4) Nell’originale On the wrong side of the railroad tracks, canzone di Dr. John.

5) Allen Ginsberg, Gregory Corso e Jack Kerouac sono, insieme a Lawrence Ferlinghetti, i più importanti scrittori della Beat Generation.

6) Potrebbe riferirsi a Louis Jordan, Jimmy Reed e Buddy Holly, influenti cantanti e autori di blues, rhythm and blues e rock and roll degli anni ’50. Jimmy potrebbe essere anche Jimmie Rodgers, pioniere della musica country e dichiarato punto di riferimento per Dylan; il titolo stesso dell'album è tratto da una sua canzone.

7) Possibile riferimento alla supposta usanza della plebe di Roma di condannare a morte i gladiatori volgendo il pollice. Il disco, come anche quelli precedenti, è ricco di riferimenti all'antica Roma.

8) Riferimento al famoso libro The Wonderful Wizard of Oz di L. Frank Baum

9) Altro riferimento al Mago di Oz, alla scena in cui Dorothy si addormenta per l'influsso di tossici fiori di papavero.

10) Caryota mitis, una specie di palma, dalle foglie a forma di coda di pesce, che cresce nel sud della Florida. L’espressione orchid tree si riferisce a degli arbusti con fiori simili alle orchidee, in particolare del genere Bauhinia e Amherstia nobilis.

11) Try a Little Tenderness è una canzone scritta da Jimmy Campbell, Reg Connelly e Harry M. Woods, incisa per la prima volta nel 1932 dalla Ray Noble Orchestra.

12) Bursera simaruba, un albero americano tropicale, aromatico, resinoso, diffuso nel sud della Florida. Non lontano da Miami è presente il Gumbo Limbo Nature Center.

13) Probabile riferimento al Convento di Maria Immacolata, situato su Truman Avenue a Key West; fondato nel 1869, è il più antico istituto educativo del sud della Florida.

14) Nel novembre 1946 il presidente degli Stati Uniti Harry S. Truman era fisicamente esausto e il suo dottore gli consigliò una vacanza. Truman arrivò a Key West nel novembre del 1946. Fece lì anche una seconda vacanza nel Marzo del 1947 e in seguito ogni novembre-dicembre e febbraio-marzo.
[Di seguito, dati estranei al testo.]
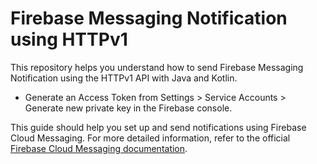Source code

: # Firebase Messaging Notification using HTTPv1

This repository helps you understand how to send Firebase Messaging Notification using the HTTPv1 API with Java and Kotlin.

- Generate an Access Token from Settings > Service Accounts > Generate new private key in the Firebase console.

This guide should help you set up and send notifications using Firebase Cloud Messaging. For more detailed information, refer to the official [Firebase Cloud Messaging documentation](https://firebase.google.com/docs/cloud-messaging).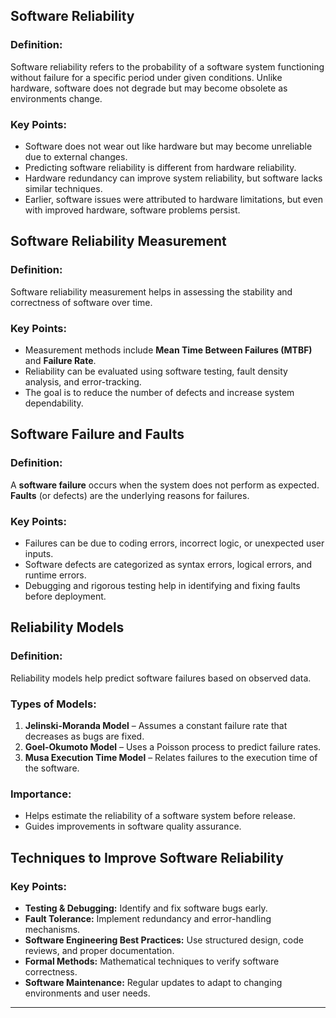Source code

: ## Software Reliability

### Definition:
Software reliability refers to the probability of a software system functioning without failure for a specific period under given conditions. Unlike hardware, software does not degrade but may become obsolete as environments change.

### Key Points:
- Software does not wear out like hardware but may become unreliable due to external changes.
- Predicting software reliability is different from hardware reliability.
- Hardware redundancy can improve system reliability, but software lacks similar techniques.
- Earlier, software issues were attributed to hardware limitations, but even with improved hardware, software problems persist.

## Software Reliability Measurement

### Definition:
Software reliability measurement helps in assessing the stability and correctness of software over time.

### Key Points:
- Measurement methods include **Mean Time Between Failures (MTBF)** and **Failure Rate**.
- Reliability can be evaluated using software testing, fault density analysis, and error-tracking.
- The goal is to reduce the number of defects and increase system dependability.

## Software Failure and Faults

### Definition:
A **software failure** occurs when the system does not perform as expected. **Faults** (or defects) are the underlying reasons for failures.

### Key Points:
- Failures can be due to coding errors, incorrect logic, or unexpected user inputs.
- Software defects are categorized as syntax errors, logical errors, and runtime errors.
- Debugging and rigorous testing help in identifying and fixing faults before deployment.

## Reliability Models

### Definition:
Reliability models help predict software failures based on observed data.

### Types of Models:
1. **Jelinski-Moranda Model** – Assumes a constant failure rate that decreases as bugs are fixed.
2. **Goel-Okumoto Model** – Uses a Poisson process to predict failure rates.
3. **Musa Execution Time Model** – Relates failures to the execution time of the software.

### Importance:
- Helps estimate the reliability of a software system before release.
- Guides improvements in software quality assurance.

## Techniques to Improve Software Reliability

### Key Points:
- **Testing & Debugging:** Identify and fix software bugs early.
- **Fault Tolerance:** Implement redundancy and error-handling mechanisms.
- **Software Engineering Best Practices:** Use structured design, code reviews, and proper documentation.
- **Formal Methods:** Mathematical techniques to verify software correctness.
- **Software Maintenance:** Regular updates to adapt to changing environments and user needs.

---

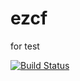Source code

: # ezcf
for test

[![Build Status](https://travis-ci.org/laike9m/ezcf.svg)](https://travis-ci.org/laike9m/ezcf)

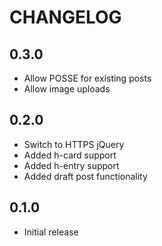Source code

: CHANGELOG
=========

0.3.0
-----
* Allow POSSE for existing posts
* Allow image uploads

0.2.0
-----
* Switch to HTTPS jQuery
* Added h-card support
* Added h-entry support
* Added draft post functionality

0.1.0
-----
* Initial release
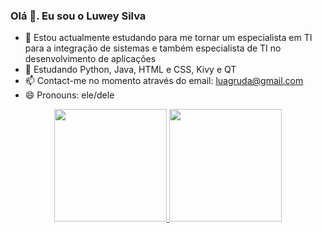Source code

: ### Olá 👋. Eu sou o Luwey Silva

- 🔭 Estou actualmente estudando para me tornar um especialista em TI para a integração de sistemas e também especialista de TI no desenvolvimento de aplicações
- 🌱 Estudando Python, Java, HTML e CSS, Kivy e QT
- 📫 Contact-me no momento através do email: luagruda@gmail.com
- 😄 Pronouns: ele/dele

<div align="center">
  <a href="https://github.com/Luwey-Silva">
  <img height="180em" src="https://github-readme-stats.vercel.app/api?username=rafaballerini&show_icons=true&theme=dracula&include_all_commits=true&count_private=true"/>
  <img height="180em" src="https://github-readme-stats.vercel.app/api/top-langs/?username=rafaballerini&layout=compact&langs_count=7&theme=dracula"/>
</div>
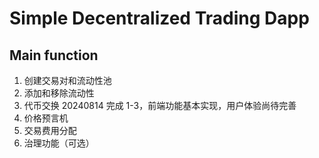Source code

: # Simple Decentralized Trading Dapp

## Main function

1. 创建交易对和流动性池
2. 添加和移除流动性
3. 代币交换
   20240814 完成 1-3，前端功能基本实现，用户体验尚待完善
4. 价格预言机
5. 交易费用分配
6. 治理功能（可选）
Da Key West comunicava con diversi leader mondiali.

15) Forse Dylan si riferisce al suo Bar Mitzvah (cerimonia religiosa ebraica di entrata nell'età della maturità).

16) Probabile riferimento alla vicenda del profeta Osea, a cui Dio comanda di sposare una prostituta, come simbolo delle infedeltà del popolo di Israele.

17) Le frange d'oro possono alludere a una caratteristica tipica dei rivestimenti della Torah.

18) Probabile riferimento al fatto che Dylan sia rimasto sempre legato alle sue radici ebraiche.

19) L'espressione "play both sides against the middle" significa manipolare due opposti pareri o conflitti per farli scontrare tra loro e ottenerne un vantaggio; il proverbio italiano "tra i due litiganti il terzo gode" mi sembra abbastanza vicino.

20) Canzone tradizionale degli Appalachi, credo citata direttamente (per questo non l’ho tradotta) in quanto richiesta al dj della radio come il verso precedente fa presupporre ("Frullami intorno, mia graziosa ragazzina").